There are two types of “Karens” in this world. The first is the Karen that stands with her hands on her hips, chin jutting, asking–demanding!–to “speak to your manager.” The second, and more harmful, is the Karen that calls the police on Black men in the park. While there are clear differences between the two varieties of Karen, it is their similarities that define them: both are white, and both are women. 

The second type of Karen draws attention to a form of white privilege which has long been ignored. The whiteness of the Karen furthers a conversation about the ways in which white Americans continue to foster a culture of discrimination against people of color. And yet, the most obvious feature of the Karen is not her whiteness, but her gender. Hers. Karen, a distinctly feminine name. 

White women are not exempt from accepting responsibility for the harm that Black Americans have experienced. They, like white men, are capable of racism, even when the manifestation of their racism is different. Womens’ racism, however, is not a function of their gender, but their whiteness. So it is a little baffling that the monolithic Karen primarily draws attention to her femininity–as if the Karen is racist simply because she is a woman. 

When we call out white women for acts of racism, the way we do it matters. When a white woman uses her tears to condemn a Black man, we shouldn’t use her gender as a straw man. We should call her out for what she is: a racist, one who is using the tools she has to further her ideology. These tools that are indicative of internalized misogyny, these tears that mark women as fragile, emotional, vulnerable. That marks them as weak. 

But there seems to be a troubling trend in which white women are called out in ways that directly invoke their femininity. We joke about the Basic White Woman, fabled drinker of pumpkin spice lattes. We stereotype the White SAHM, demanding managerial intervention after Sunday supermarket mishaps. We reprimand the vocal White Feminist who needs to “shut up and sit down.” And so on and so forth. 

Which leads us to the issues with the first type of Karen. The Karen that isn’t associated with being racist, so much as just bossy or entitled. Let’s talk about that first adjective, bossy. There’s a reason why it’s no longer acceptable to call women “bossy.” It’s dismissive and insulting, often reserved for women who are simply speaking up. As for that second adjective, entitled–can women be entitled? Absolutely. But, as is the case with racist women, they’re not entitled because they’re women; no one is walking around talking about female privilege.

This is exactly the problem with denigrating white women for traits related to gender as opposed to race. White privilege is alive and well; female privilege is… not a thing. White women still deal with a culture of sexism that no man will ever understand or experience. So to weaponize aspects of the female identity, white or not, to define an entire gender–it’s not a great look. 

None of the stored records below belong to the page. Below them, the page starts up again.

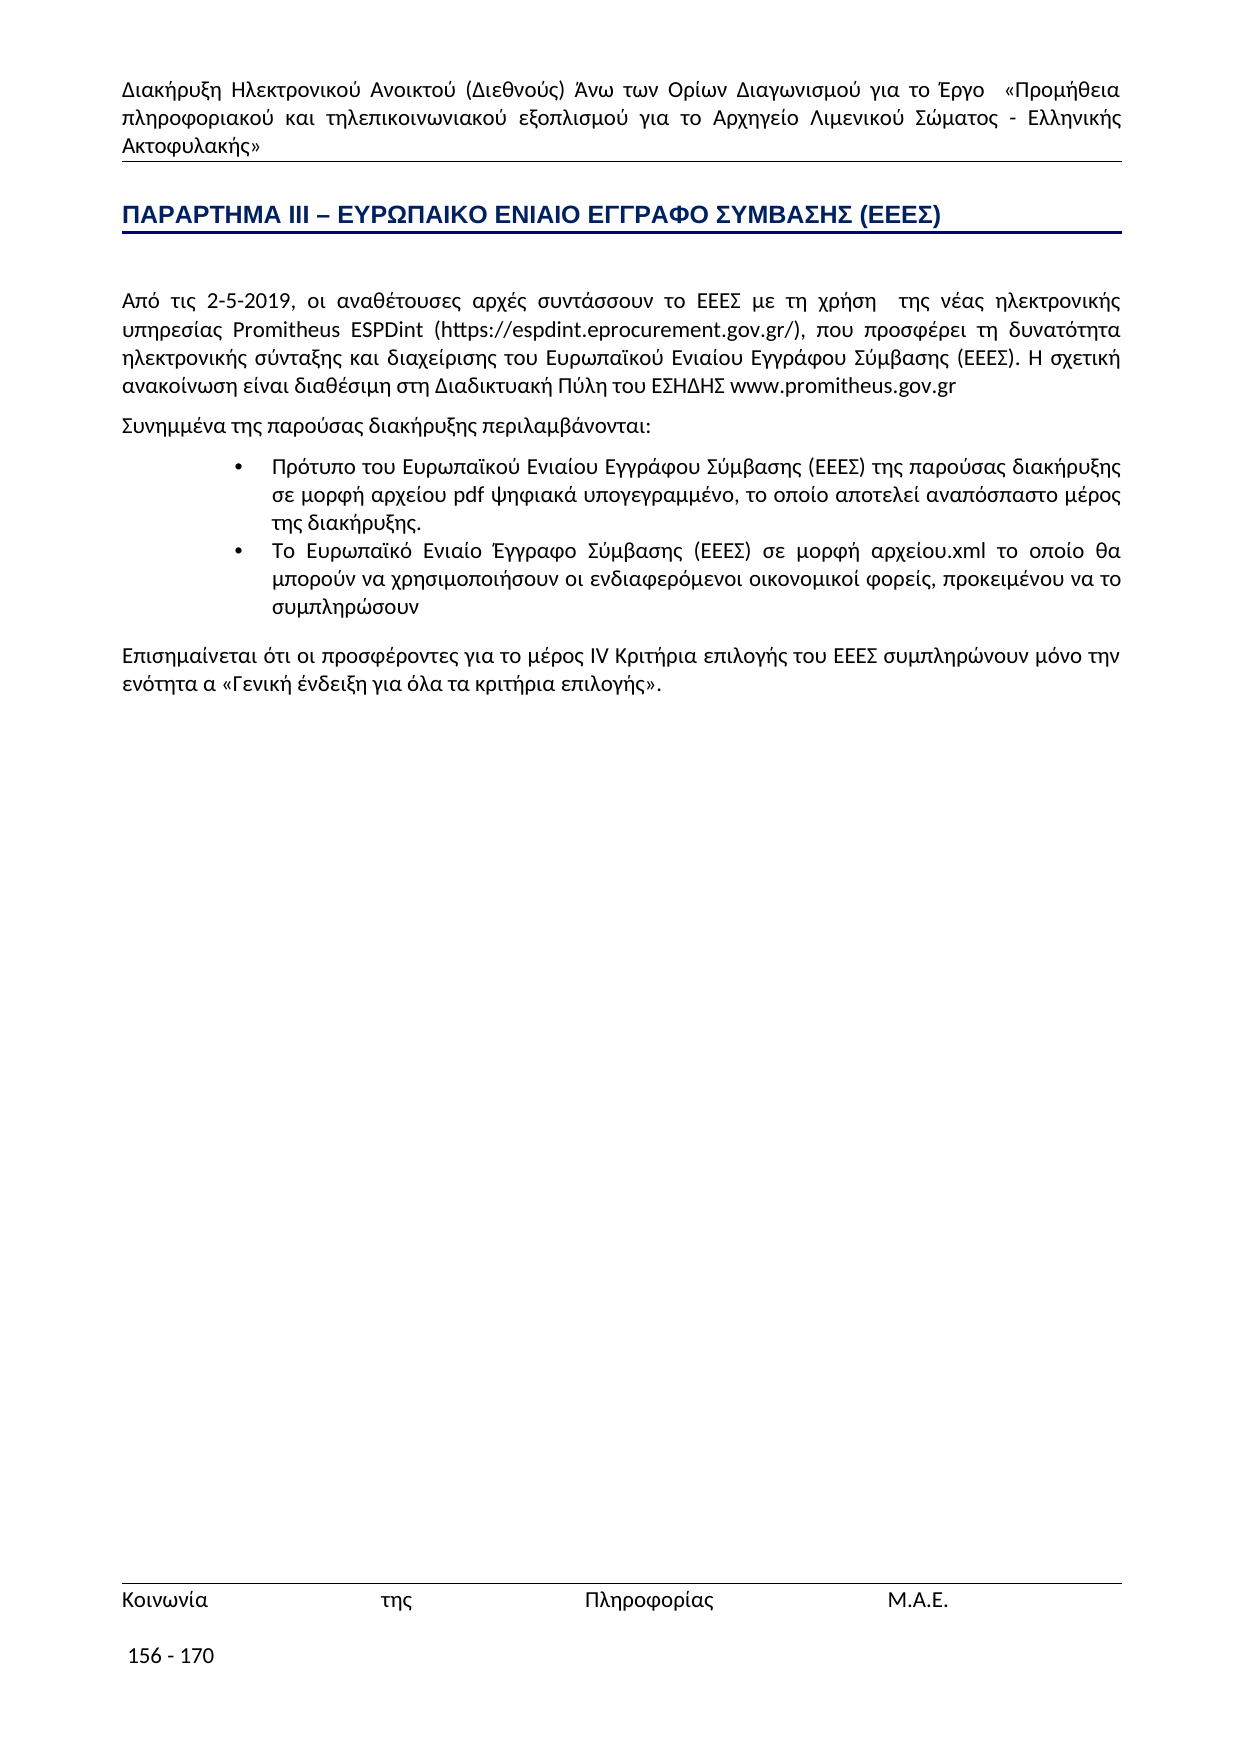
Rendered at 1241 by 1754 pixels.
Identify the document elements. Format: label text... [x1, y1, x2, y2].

text Συνημμένα της παρούσας διακήρυξης περιλαμβάνονται: [122, 411, 1122, 439]
list Το Ευρωπαϊκό Ενιαίο Έγγραφο Σύμβασης (ΕΕΕΣ) σε μορφή αρχείου.xml το οποίο θα μπορούν να χρησιμοποιήσουν οι ενδιαφερόμενοι οικονομικοί φορείς, προκειμένου να το συμπληρώσουν [234, 536, 1122, 620]
subtitle ΠΑΡΑΡΤΗΜΑ ΙΙI – ΕΥΡΩΠΑΙΚΟ ΕΝΙΑΙΟ ΕΓΓΡΑΦΟ ΣΥΜΒΑΣΗΣ (ΕΕΕΣ) [122, 200, 1122, 231]
text Επισημαίνεται ότι οι προσφέροντες για το μέρος IV Κριτήρια επιλογής του ΕΕΕΣ συμπληρώνουν μόνο την ενότητα α «Γενική ένδειξη για όλα τα κριτήρια επιλογής». [122, 641, 1122, 697]
list Πρότυπο του Ευρωπαϊκού Ενιαίου Εγγράφου Σύμβασης (ΕΕΕΣ) της παρούσας διακήρυξης σε μορφή αρχείου pdf ψηφιακά υπογεγραμμένο, το οποίο αποτελεί αναπόσπαστο μέρος της διακήρυξης. [234, 452, 1122, 536]
text Από τις 2-5-2019, οι αναθέτουσες αρχές συντάσσουν το ΕΕΕΣ με τη χρήση της νέας ηλεκτρονικής υπηρεσίας Promitheus ESPDint (https://espdint.eprocurement.gov.gr/), που προσφέρει τη δυνατότητα ηλεκτρονικής σύνταξης και διαχείρισης του Ευρωπαϊκού Ενιαίου Εγγράφου Σύμβασης (ΕΕΕΣ). Η σχετική ανακοίνωση είναι διαθέσιμη στη Διαδικτυακή Πύλη του ΕΣΗΔΗΣ www.promitheus.gov.gr [122, 287, 1122, 399]
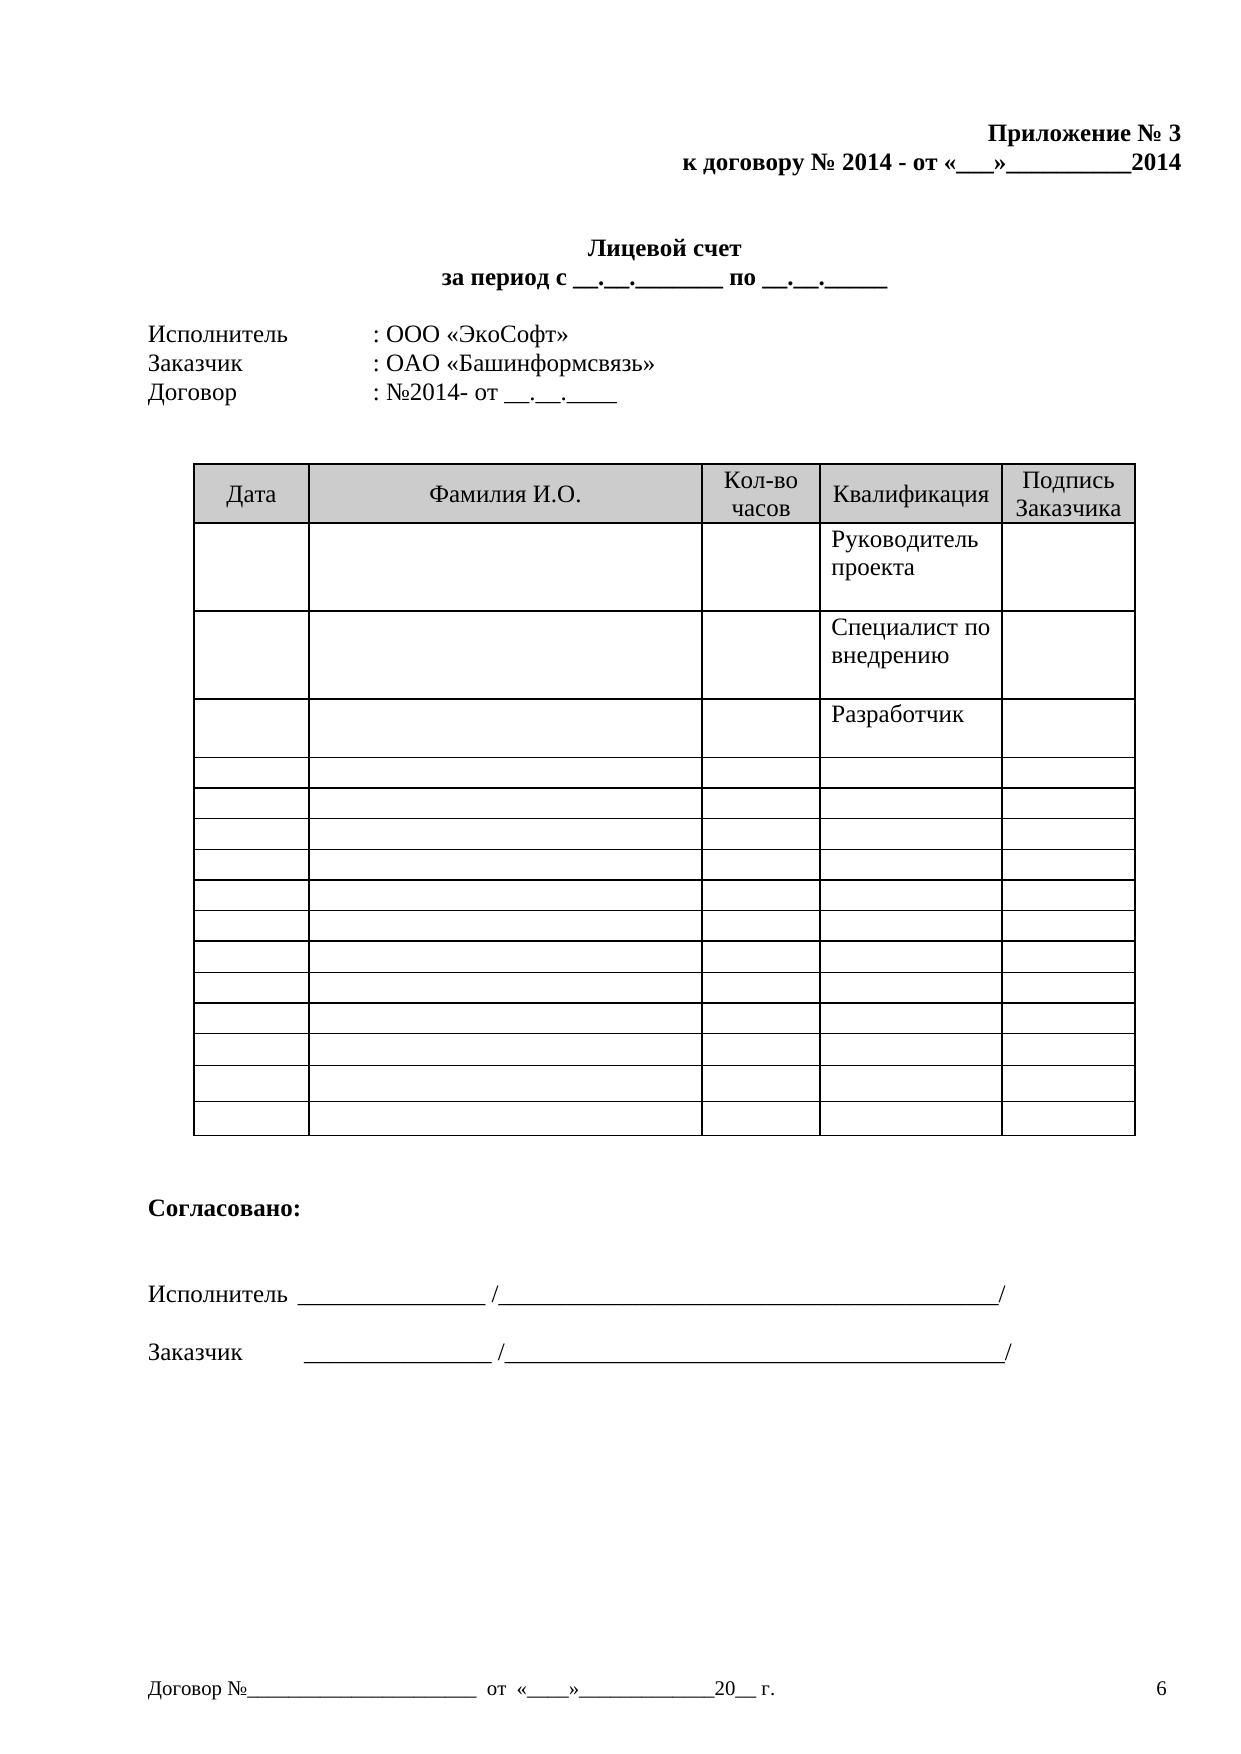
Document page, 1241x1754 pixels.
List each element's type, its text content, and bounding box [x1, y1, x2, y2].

To be clear, any discrimination that white women face cannot take precedence over that experienced by women of color, whose identities subject them to far greater challenges. As such, white women need to do our part in amplifying the voices and experiences of women of color. Still, all women should experience empowerment and encouragement. No woman, even when she’s wrong, should ever be told to just “shut up and sit down,” the same mentality that has created adversity for women for, like, ever. 

The Karen only perpetuates stereotypes that have long forced women into a position inferior to men. We are bossy, we are entitled, we are vain, and we are loud, and so we should sit down, and so we should be silent. And the worst part? The Karen brand of misogyny is so subtle, so sneaky, that women have played an active role in the branding of the Karen. The Scarlet K. This facilitation of peace requires the loss of one life alone: that of the Karen.